The Liberals are looking for and promoting support everywhere. They are begging for people to show the advantages of it. When the Canadian Federation of Independent Business supports it, they are talking about only a narrow sector. It is a special interest group, a small business. However, they do not talk about the consumers who buy the products of those business and how much more they will have to pay.
I would like to ask the president of the CFIB what the answer to that is, transferring the tax from businesses on to the consumers of their products. I hope they are proud of that. When they get one accounting firm out of the millions across Canada to support their proposal they get the media to put it on the front page and support it. This does not make economic sense overall.
Bits and pieces of it make good sense and are positive. There are things that can be done constructively to make things better if we
really want to do it the right way. However, I do not believe the government has the interest to do that.

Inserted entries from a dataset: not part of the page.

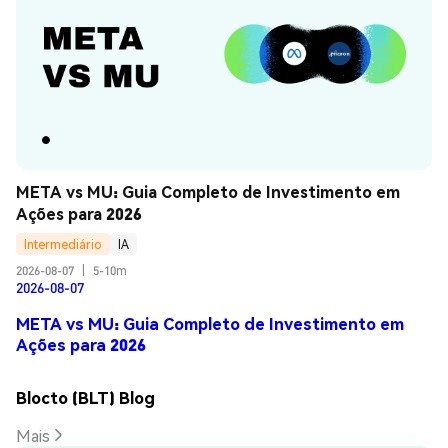
META vs MU: Guia Completo de Investimento em 
Ações para 2026
Intermediário
IA
2026-08-07
|
5-10m
2026-08-07
META vs MU: Guia Completo de Investimento em
Ações para 2026
Blocto (BLT) Blog
Mais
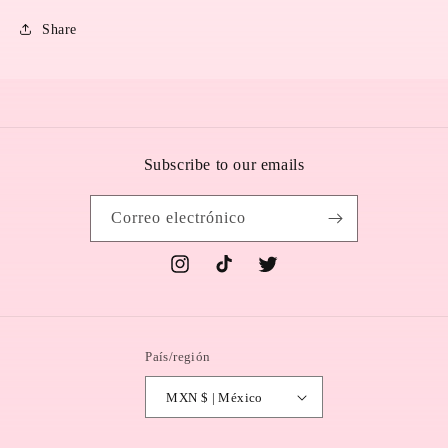
Share
Subscribe to our emails
Correo electrónico
Instagram
TikTok
Twitter
País/región
MXN $ | México
Formas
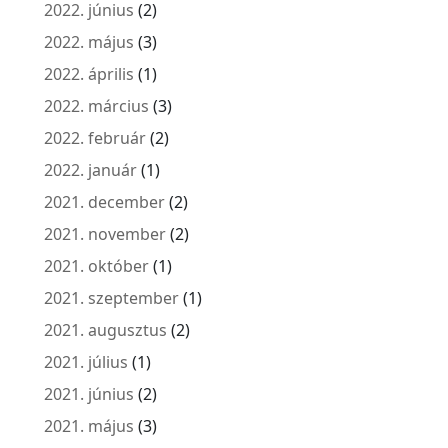
2022. június
(2)
2022. május
(3)
2022. április
(1)
2022. március
(3)
2022. február
(2)
2022. január
(1)
2021. december
(2)
2021. november
(2)
2021. október
(1)
2021. szeptember
(1)
2021. augusztus
(2)
2021. július
(1)
2021. június
(2)
2021. május
(3)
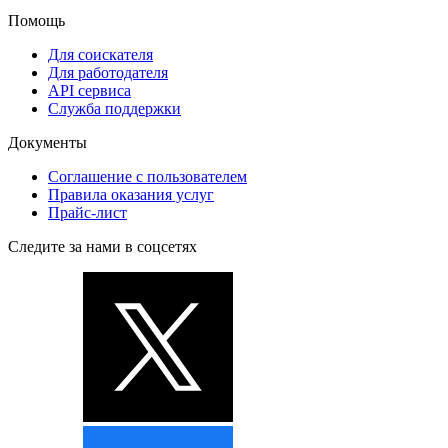
Помощь
Для соискателя
Для работодателя
API сервиса
Служба поддержки
Документы
Соглашение с пользователем
Правила оказания услуг
Прайс-лист
Следите за нами в соцсетях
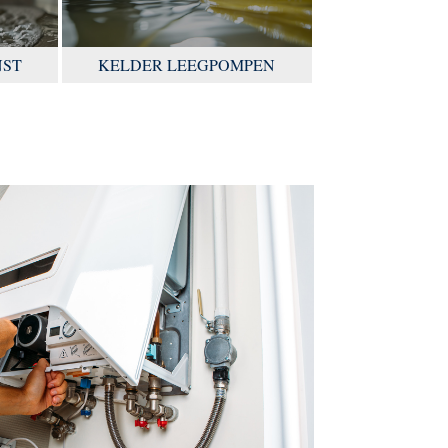
NST
KELDER LEEGPOMPEN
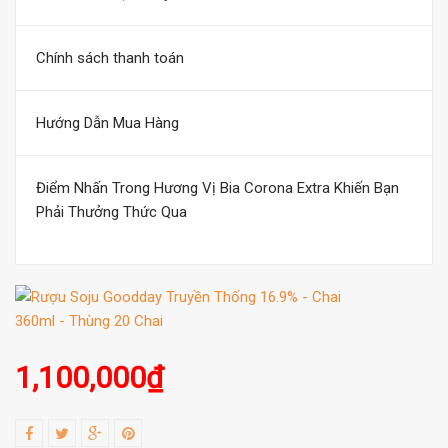
Chính sách thanh toán
Hướng Dẫn Mua Hàng
Điểm Nhấn Trong Hương Vị Bia Corona Extra Khiến Bạn
Phải Thưởng Thức Qua
1,100,000
₫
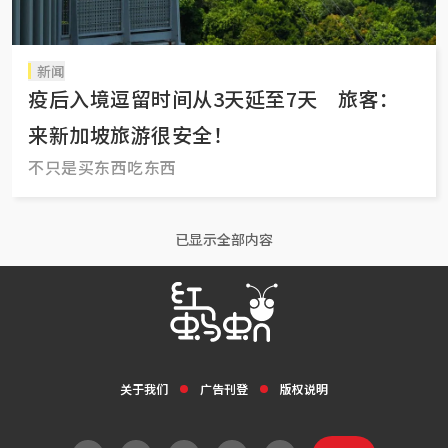
新闻
疫后入境逗留时间从3天延至7天 旅客：
来新加坡旅游很安全！
不只是买东西吃东西
已显示全部内容
关于我们
广告刊登
版权说明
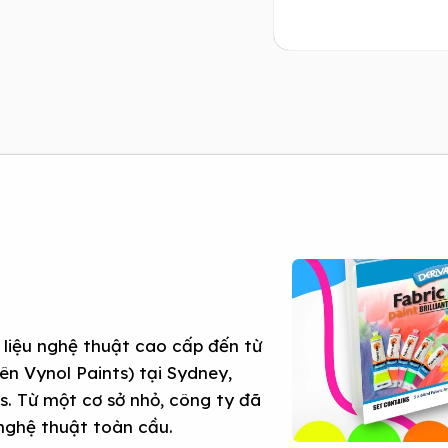
t liệu nghệ thuật cao cấp đến từ
n Vynol Paints) tại Sydney,
. Từ một cơ sở nhỏ, công ty đã
 nghệ thuật toàn cầu.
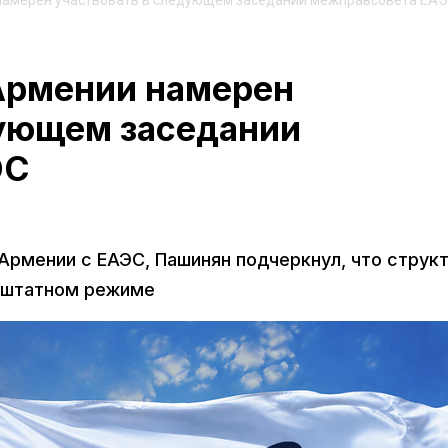
намерен участвовать в следующем заседании межправсовета ЕА
Армении намерен
дующем заседании
ЭС
Армении с ЕАЭС, Пашинян подчеркнул, что струк
 штатном режиме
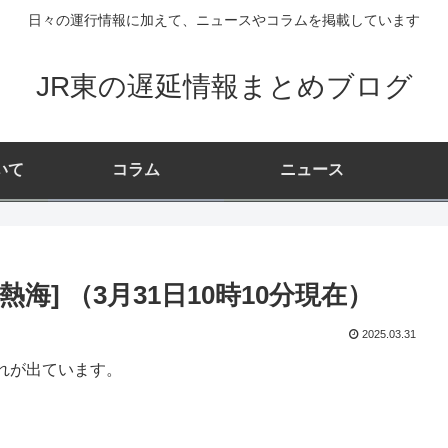
日々の運行情報に加えて、ニュースやコラムを掲載しています
JR東の遅延情報まとめブログ
いて
コラム
ニュース
] （3月31日10時10分現在）
2025.03.31
れが出ています。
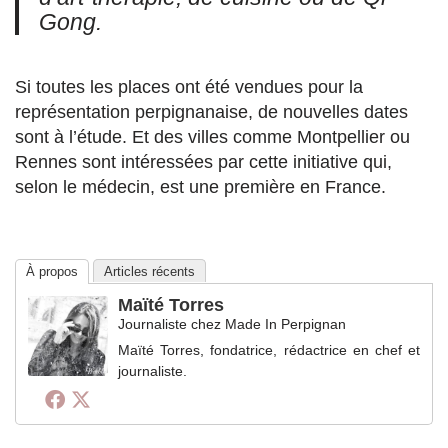
Gong.
Si toutes les places ont été vendues pour la
représentation perpignanaise, de nouvelles dates
sont à l’étude. Et des villes comme Montpellier ou
Rennes sont intéressées par cette initiative qui,
selon le médecin, est une première en France.
À propos
Articles récents
Maïté Torres
Journaliste
chez
Made In Perpignan
Maïté Torres, fondatrice, rédactrice en chef et
journaliste.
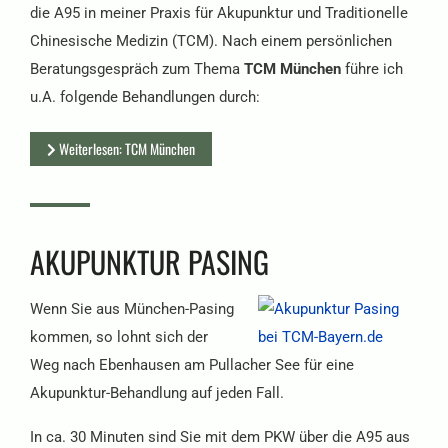
die A95 in meiner Praxis für Akupunktur und Traditionelle
Chinesische Medizin (TCM). Nach einem persönlichen
Beratungsgespräch zum Thema
TCM München
führe ich
u.A. folgende Behandlungen durch:
Weiterlesen: TCM München
AKUPUNKTUR PASING
Wenn Sie aus München-Pasing
kommen, so lohnt sich der
Weg nach Ebenhausen am Pullacher See für eine
Akupunktur-Behandlung auf jeden Fall.
In ca. 30 Minuten sind Sie mit dem PKW über die A95 aus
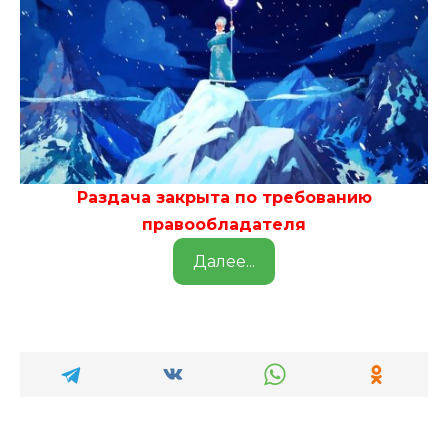
Раздача закрыта по требованию
правообладателя
Далее...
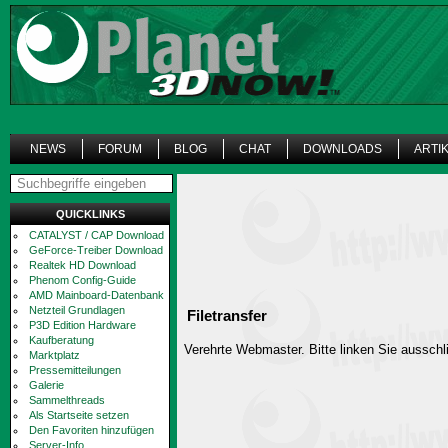
NEWS
FORUM
BLOG
CHAT
DOWNLOADS
ARTI
QUICKLINKS
CATALYST / CAP Download
GeForce-Treiber Download
Realtek HD Download
Phenom Config-Guide
AMD Mainboard-Datenbank
Netzteil Grundlagen
Filetransfer
P3D Edition Hardware
Kaufberatung
Verehrte Webmaster. Bitte linken Sie ausschli
Marktplatz
Pressemitteilungen
Galerie
Sammelthreads
Als Startseite setzen
Den Favoriten hinzufügen
Server-Info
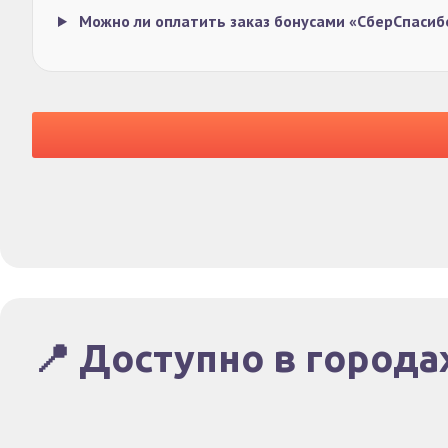
Можно ли оплатить заказ бонусами «СберСпаси
📍 Доступно в города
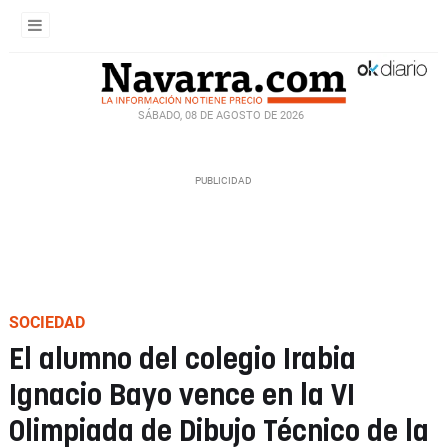
SÁBADO, 08 DE AGOSTO DE 2026
SOCIEDAD
El alumno del colegio Irabia
Ignacio Bayo vence en la VI
Olimpiada de Dibujo Técnico de la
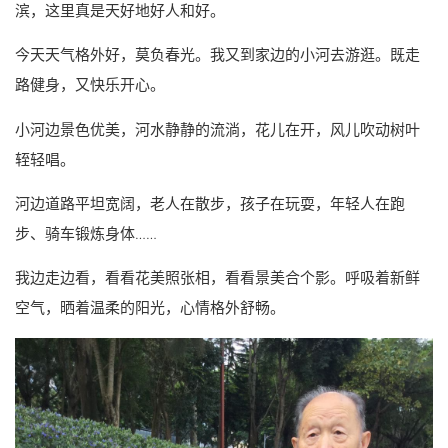
滨，这里真是天好地好人和好。
今天天气格外好，莫负春光。我又到家边的小河去游逛。既走
路健身，又快乐开心。
小河边景色优美，河水静静的流淌，花儿在开，风儿吹动树叶
轾轻唱。
河边道路平坦宽阔，老人在散步，孩子在玩耍，年轻人在跑
步、骑车锻炼身体……
我边走边看，看看花美照张相，看看景美合个影。呼吸着新鲜
空气，晒着温柔的阳光，心情格外舒畅。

The Liberals even claim the Reform Party supports harmonization. I state unequivocally right now in the House, the Reform Party is against and does not support harmonization with compensation. Do members know what will happen a week or two from now? The Liberals will take what I said today, because they go by mood and instinct rather than by logic and reason, and say "he said something, let us use it against him". They will say "that member stood in the House and said he was against harmonization, and now he is flip-flopping".
They forget I said "with compensation". A single tax instead of two only makes sense. A single tax instead of two is better in terms of efficiency and simplicity, but we never said anything about driving somebody if there is a shortfall. If the combined rate still takes the same money out of our pockets, why bother?
They have not given the transition cost alone of doing this in those three provinces. All they talk about are the lost revenues. The complications of a value added tax system that exist for a lot of people will still be there. It does not eliminate all the exemptions, the zero rated, the tax exempt and all of those complicated rules.
I put on record that the Reform Party was against the GST replacement proposal of the Standing Committee on Finance, and it said so. Reformers then complimented the Liberals on their efforts in reviewing harmonization. They spent a lot of time, as did we all, exploring that. However, in the final analysis we said we could not concur because the way to do it is to first get their fiscal house in order and establish a balanced budget. After they do that they can introduce a more simple and visible form of taxation along the lines of a proportional flat tax. That is what we recommended. They dismissed that.
There is another distortion. The finance minister stood in the House and said they had explored all of the alternatives. That is not so. The one that was not reviewed, the one that was not looked into, was the one from the hon. member for Broadview-Greenwood. He, along with a number of members from the greater Toronto area, with the support of about 20, 30 or 40 Liberals, suggested a flat tax to simplify the tax system and then get rid of the GST altogether. It would save the country $2 billion, $3 billion, $4 billion, $5 billion-up to $10 billion. Get rid of it and use a simplified tax system.
The chairman of the Standing Committee on Finance said: "Given the time constraints we have, we cannot explore this. It is too massive a change and we cannot explore this alternative". Therefore it was dismissed. It was not reviewed. It was not considered. The minister stood in front of Canadians and said they
looked at them all, 20 different proposals. This is not so. There is one they did not review, one which our party will pursue.
I move:
That all the words after the word "That" be deleted and the following substituted therefor:
this House declines to give second reading to Bill C-31, an act to implement certain provisions of the budget tabled in Parliament on March 6, 1996, since the principle of the bill does not seek to abolish the goods and services tax.